大統領選とEU加盟の国民投票を控えるモルドバ、「親ロシア派が13万人以上を買収」と発表

 旧ソ連構成国モルドバの警察は3日、今月20日に行われる大統領選と欧州連合(EU)加盟の賛否を問う国民投票に向け、モルドバの親露派勢力が人口約260万人の約5%にあたる13万人以上を買収していたと発表した。ロイター通信などが報じた。ロシアから送られた資金で、親露派候補への投票とEU加盟反対を働きかけていたとみられる。

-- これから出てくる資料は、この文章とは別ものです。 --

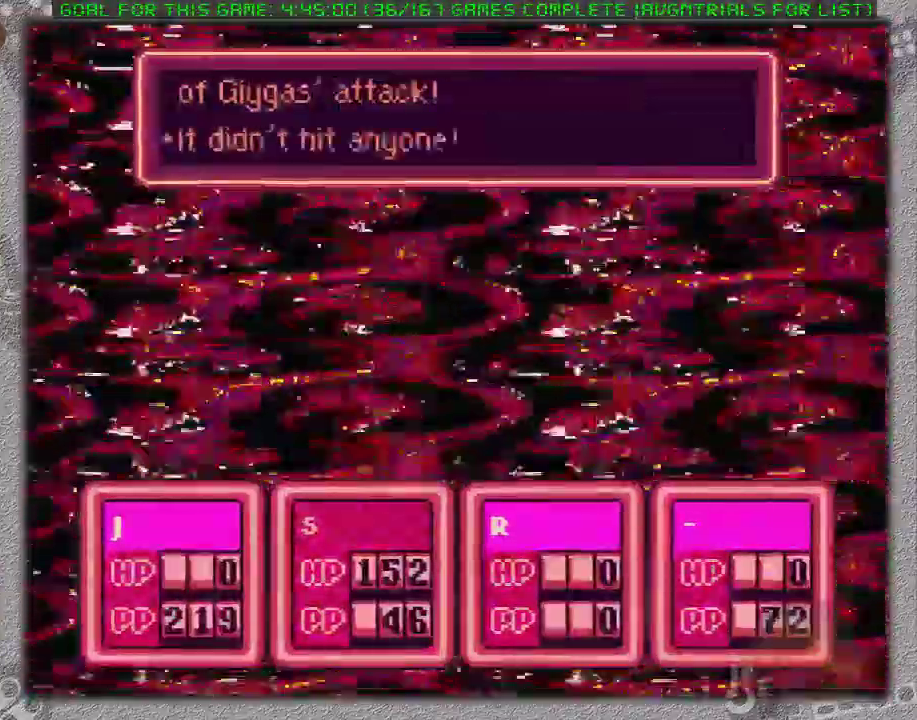
{"dt_ms": 500, "buttons": ["L1"], "events": [[167, "L1", "up"], [433, "B", "up"], [483, "L1", "down"]]}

 米政治専門紙ポリティコ欧州版によると、この1か月だけでロシアの銀行から1500万ドル(約22億円)以上がモルドバの有権者らの口座に送金されたことが確認された。ロシアに亡命した親露派政党創設者のイラン・ショル氏が関与しているほか、ロシアからモルドバ国内の複数の協力者に指示が出されているという。

 ショル氏は9月末、通信アプリ「テレグラム」で、登録するだけで500レイ(約4200円)、自身の選挙区でEU加盟反対が多数で、親露派候補が当選した場合に5000レイ(約4万2000円)が支払われるとするキャンペーンを投稿しており、この運動が拡散しているとみられる。

 大統領選にはEU加盟を推進する親欧米派の現職マイア・サンドゥ氏の他、親露派候補が出馬する。モルドバにはロシア語を話すロシア系住民も多く、親欧米派と親露派が激しく対立している。